WORK ORDER>
What's wanted is each entry repeated verbatim, minus its images.

DATA TO EXAMINE>
####################

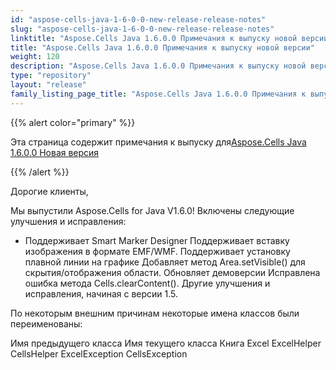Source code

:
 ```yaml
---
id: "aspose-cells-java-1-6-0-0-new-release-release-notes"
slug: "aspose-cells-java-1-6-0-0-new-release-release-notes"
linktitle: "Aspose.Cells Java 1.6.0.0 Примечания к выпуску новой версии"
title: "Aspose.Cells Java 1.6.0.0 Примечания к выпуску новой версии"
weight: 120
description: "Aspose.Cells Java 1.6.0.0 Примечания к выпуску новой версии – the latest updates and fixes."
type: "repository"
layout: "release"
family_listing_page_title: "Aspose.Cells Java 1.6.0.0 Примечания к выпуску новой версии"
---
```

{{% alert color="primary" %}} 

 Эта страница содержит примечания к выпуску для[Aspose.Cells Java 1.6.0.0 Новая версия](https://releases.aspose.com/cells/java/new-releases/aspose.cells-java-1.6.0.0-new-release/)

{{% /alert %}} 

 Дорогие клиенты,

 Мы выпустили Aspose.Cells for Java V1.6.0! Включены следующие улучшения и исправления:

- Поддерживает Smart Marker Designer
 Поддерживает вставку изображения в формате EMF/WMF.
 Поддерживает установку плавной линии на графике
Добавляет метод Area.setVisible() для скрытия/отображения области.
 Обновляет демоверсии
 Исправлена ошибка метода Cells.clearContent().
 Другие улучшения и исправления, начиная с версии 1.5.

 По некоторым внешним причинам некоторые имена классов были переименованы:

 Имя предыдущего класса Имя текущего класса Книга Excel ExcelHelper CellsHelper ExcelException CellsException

####################

THE ANSWER>
Source code

:
 ```yaml
---
id: "aspose-cells-java-1-6-0-0-new-release-release-notes"
slug: "aspose-cells-java-1-6-0-0-new-release-release-notes"
linktitle: "Aspose.Cells Java 1.6.0.0 Примечания к выпуску новой версии"
title: "Aspose.Cells Java 1.6.0.0 Примечания к выпуску новой версии"
weight: 120
description: "Aspose.Cells Java 1.6.0.0 Примечания к выпуску новой версии – the latest updates and fixes."
type: "repository"
layout: "release"
family_listing_page_title: "Aspose.Cells Java 1.6.0.0 Примечания к выпуску новой версии"
---
```

{{% alert color="primary" %}} 

 Эта страница содержит примечания к выпуску для[Aspose.Cells Java 1.6.0.0 Новая версия](https://releases.aspose.com/cells/java/new-releases/aspose.cells-java-1.6.0.0-new-release/)

{{% /alert %}} 

 Дорогие клиенты,

 Мы выпустили Aspose.Cells for Java V1.6.0! Включены следующие улучшения и исправления:

- Поддерживает Smart Marker Designer
 Поддерживает вставку изображения в формате EMF/WMF.
 Поддерживает установку плавной линии на графике
Добавляет метод Area.setVisible() для скрытия/отображения области.
 Обновляет демоверсии
 Исправлена ошибка метода Cells.clearContent().
 Другие улучшения и исправления, начиная с версии 1.5.

 По некоторым внешним причинам некоторые имена классов были переименованы:

 Имя предыдущего класса Имя текущего класса Книга Excel ExcelHelper CellsHelper ExcelException CellsException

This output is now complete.